**Description of the task:**
Count the lines in the listing below that contain the word "right", and reply with that number only.

(Exercise inputs Opens)

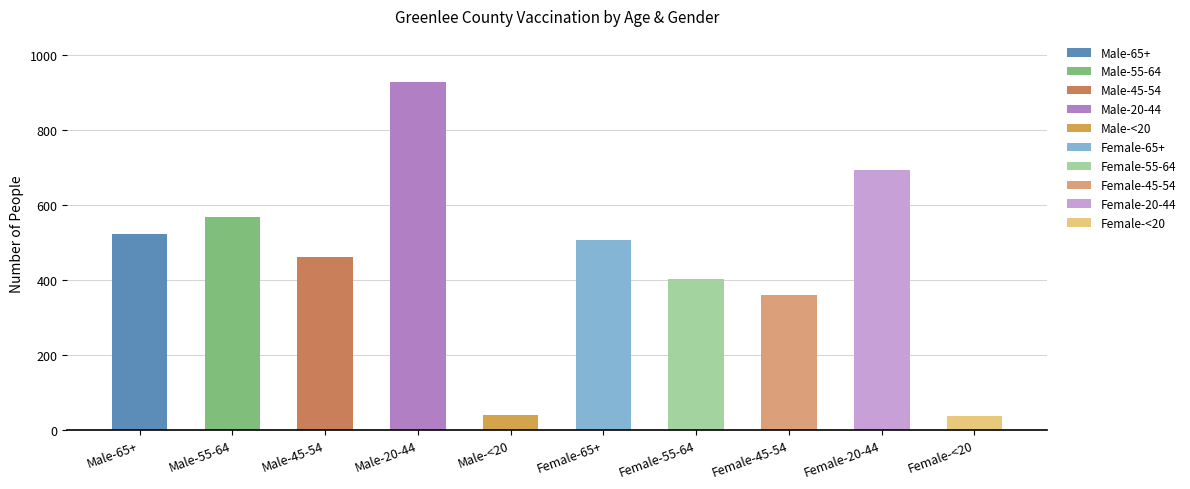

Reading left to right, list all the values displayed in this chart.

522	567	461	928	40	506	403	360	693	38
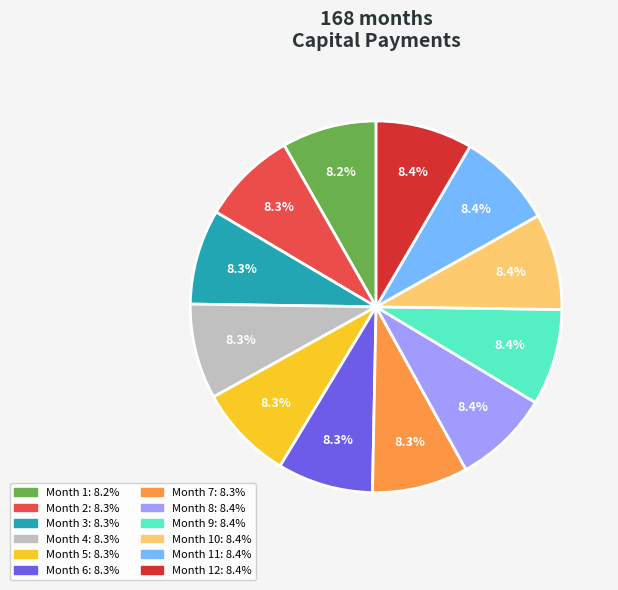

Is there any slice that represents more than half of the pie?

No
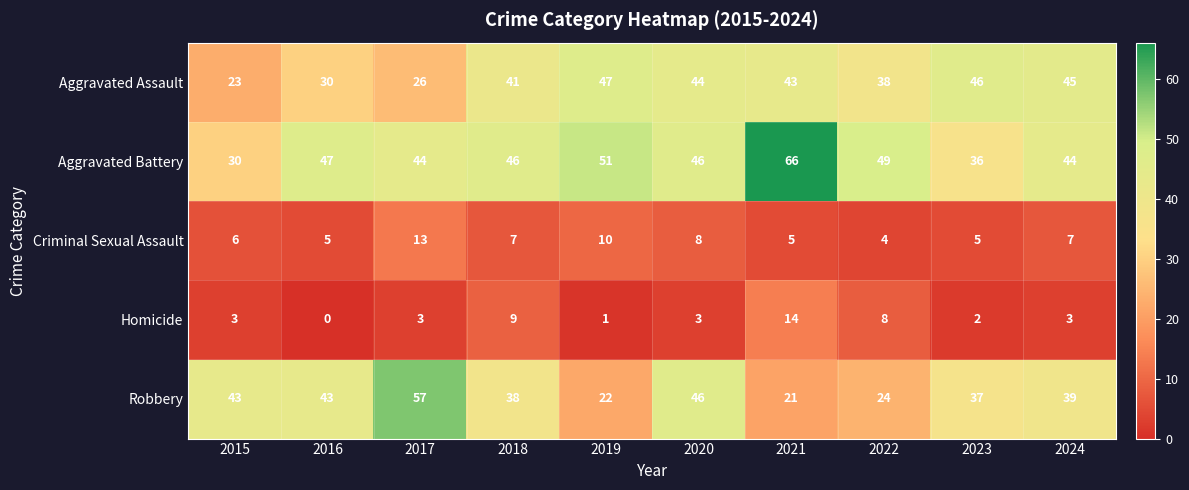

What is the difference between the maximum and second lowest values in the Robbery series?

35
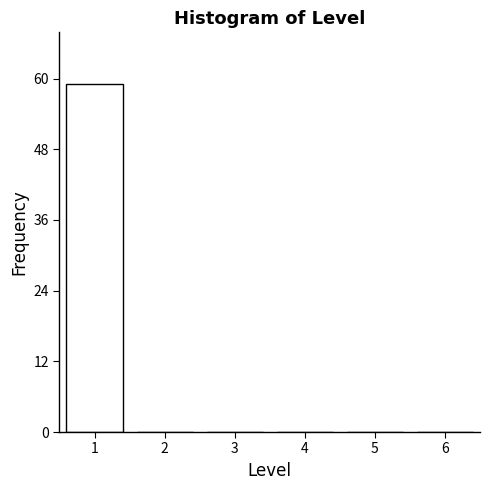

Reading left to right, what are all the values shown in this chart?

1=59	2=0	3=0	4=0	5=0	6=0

(Exercise inputs Closes)
(Exercise inputs Opens)

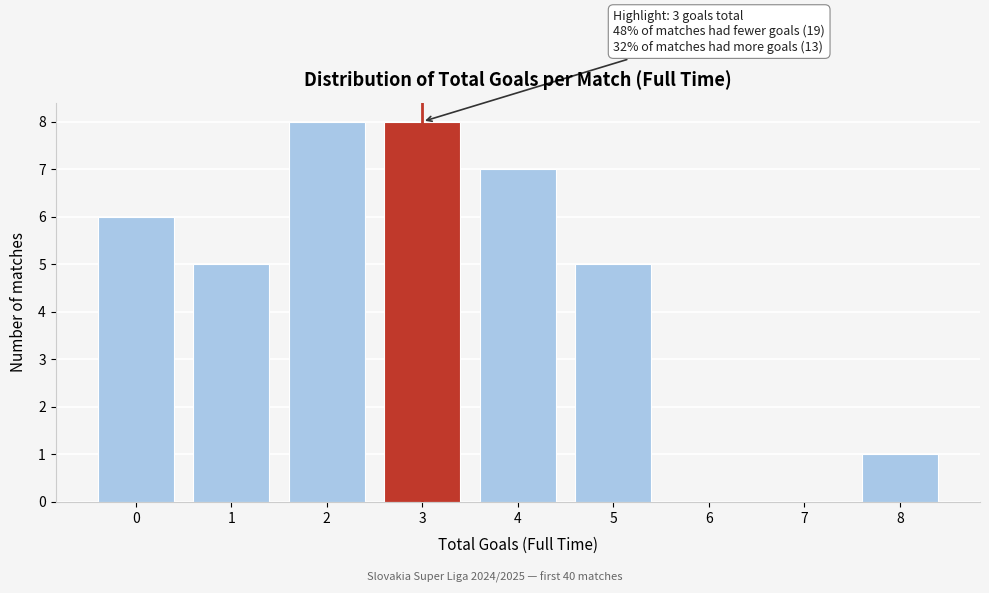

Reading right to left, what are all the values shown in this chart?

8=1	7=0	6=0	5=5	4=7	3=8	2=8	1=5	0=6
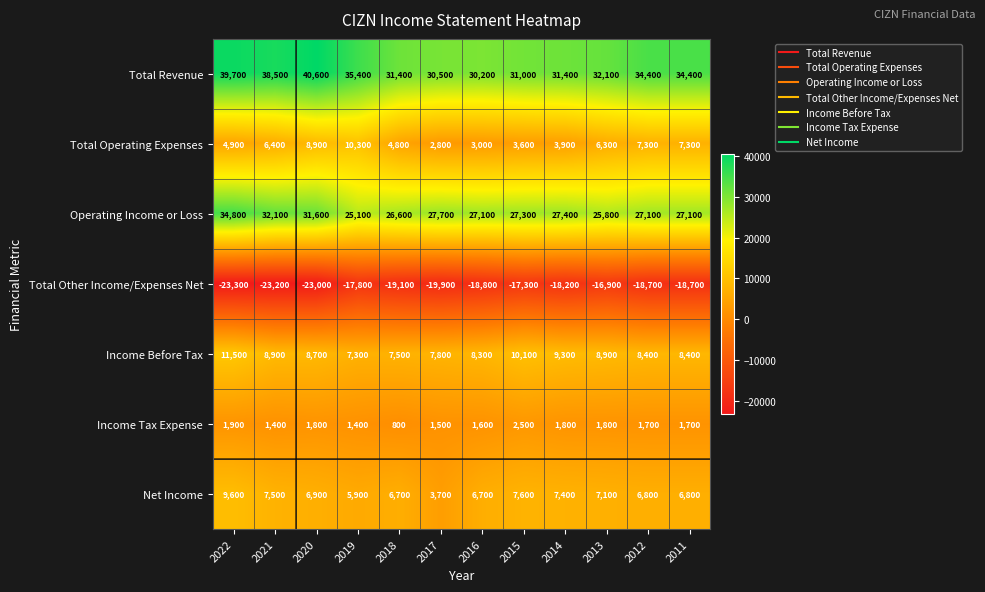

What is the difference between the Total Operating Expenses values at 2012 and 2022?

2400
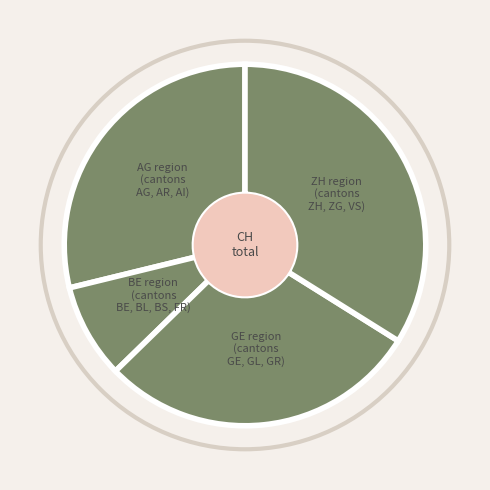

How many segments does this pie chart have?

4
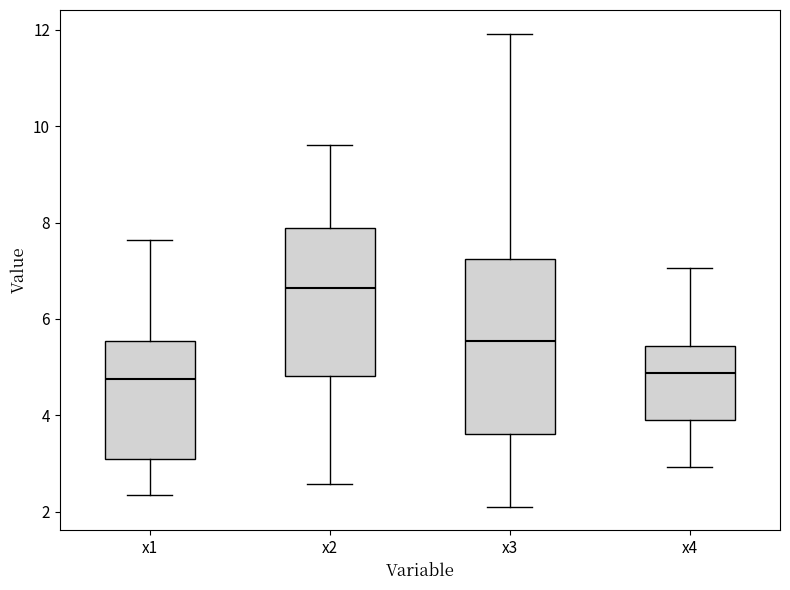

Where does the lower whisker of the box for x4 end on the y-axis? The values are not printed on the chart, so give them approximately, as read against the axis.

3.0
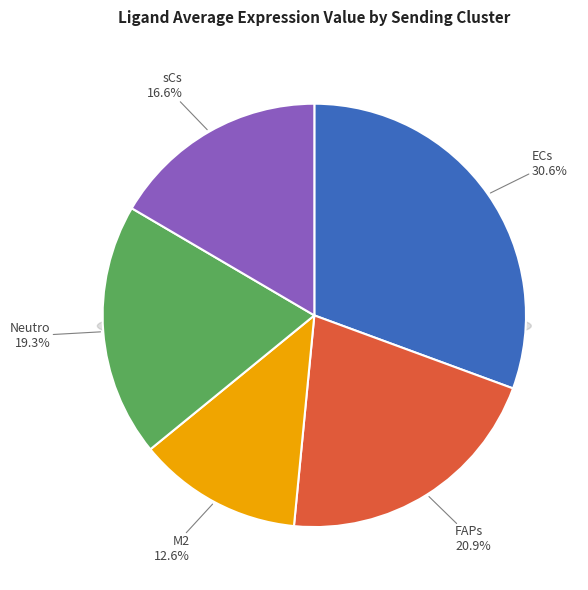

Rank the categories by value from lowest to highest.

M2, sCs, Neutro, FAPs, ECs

(Exercise inputs Closes)
(Exercise inputs Opens)

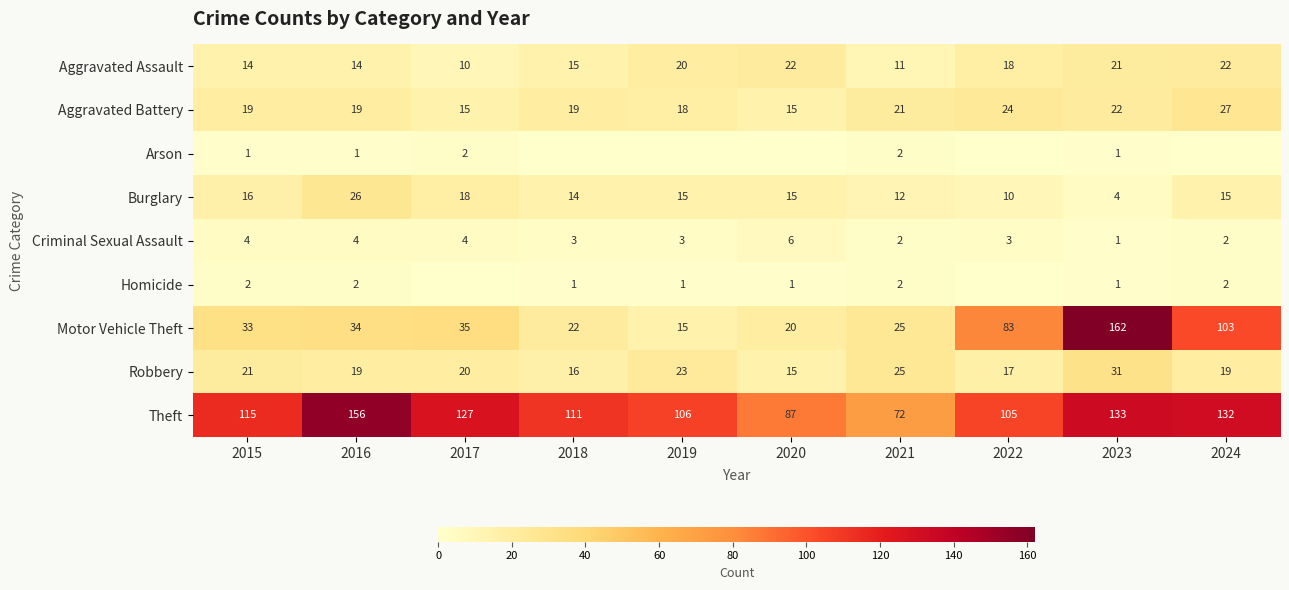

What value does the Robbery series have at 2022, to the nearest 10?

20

(Exercise inputs Closes)

**Completed exercise:**
3